Krugman's article is very helpful, especially his four fold step of the financial crisis.

1. The bursting of the housing bubble has led to a surge in defaults and foreclosures, which in turn has led to a plunge in the prices of mortgage-backed securities — assets whose value ultimately comes from mortgage payments.

2. These financial losses have left many financial institutions with too little capital — too few assets compared with their debt. This problem is especially severe because everyone took on so much debt during the bubble years.

3. Because financial institutions have too little capital relative to their debt, they haven’t been able or willing to provide the credit the economy needs.

4. Financial institutions have been trying to pay down their debt by selling assets, including those mortgage-backed securities, but this drives asset prices down and makes their financial position even worse. This vicious circle is what some call the “paradox of deleveraging.”

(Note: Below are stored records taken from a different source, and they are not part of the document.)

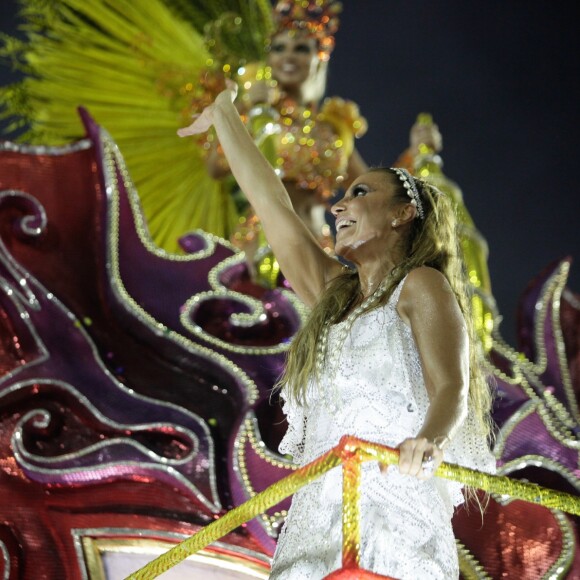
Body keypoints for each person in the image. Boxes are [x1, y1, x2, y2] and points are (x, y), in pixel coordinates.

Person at [178, 80, 496, 578]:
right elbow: (272, 204)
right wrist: (226, 118)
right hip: (316, 517)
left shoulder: (420, 285)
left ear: (402, 214)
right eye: (342, 196)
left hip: (395, 507)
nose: (338, 206)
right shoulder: (333, 295)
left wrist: (429, 440)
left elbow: (452, 385)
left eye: (360, 193)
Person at [202, 0, 369, 285]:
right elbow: (216, 165)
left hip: (319, 246)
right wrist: (252, 112)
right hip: (263, 243)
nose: (288, 56)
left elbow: (367, 190)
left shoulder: (334, 127)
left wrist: (414, 166)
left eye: (301, 48)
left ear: (320, 57)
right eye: (279, 48)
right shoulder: (252, 112)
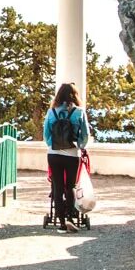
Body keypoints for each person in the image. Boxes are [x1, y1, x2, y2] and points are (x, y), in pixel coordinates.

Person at [42, 82, 90, 232]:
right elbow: (85, 134)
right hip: (72, 154)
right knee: (70, 186)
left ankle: (61, 223)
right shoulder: (79, 112)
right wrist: (79, 146)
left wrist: (54, 145)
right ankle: (70, 217)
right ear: (74, 95)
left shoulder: (52, 112)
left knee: (57, 187)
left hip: (54, 155)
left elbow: (46, 134)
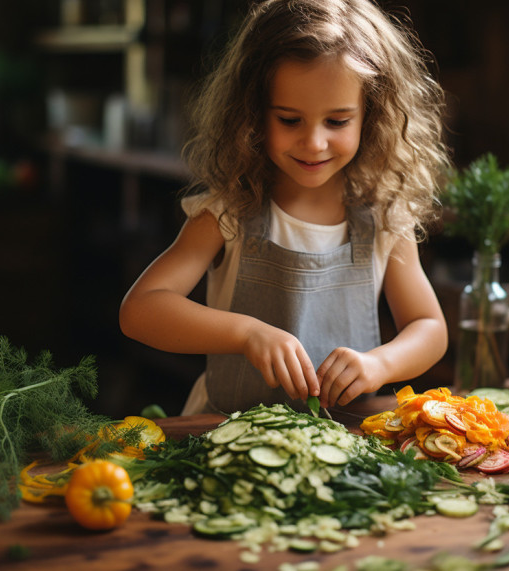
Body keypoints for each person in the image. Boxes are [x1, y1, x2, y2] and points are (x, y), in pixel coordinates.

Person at [119, 0, 450, 415]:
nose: (314, 143)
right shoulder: (230, 211)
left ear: (373, 114)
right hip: (225, 435)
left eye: (337, 121)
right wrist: (246, 334)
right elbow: (140, 310)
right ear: (253, 114)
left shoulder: (383, 218)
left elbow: (430, 328)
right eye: (290, 120)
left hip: (345, 446)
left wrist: (379, 364)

That is the clearest account I've read. As Krugman points out, the Paulson plan might break the vicious circle of deleveraging, step 4 in the above description. Krugman points to the 2nd step.

Things are not looking good. Unemployment in America rose to 6.1% in August and is likely to climb further. Industrial production fell by 1.1% last month; and the annual change in retail sales is at its weakest since the aftermath of the 2001 recession. Output is shrinking in Japan, Germany, Spain and Britain, and is barely positive in many other countries.

"This problem is especially severe because everyone took on so much debt during the bubble years."

Not quite empirical evidence of the 'rationality' that pure free-market economists assume drives the actions of unregulated market participants! Gotta love Utopia.

"irrational exuberance disrupts the self-regulation for rational market"-- I read that somewhere.

Peter,
the US is taking a battering from this crisis. And the US has been weakened and humbled.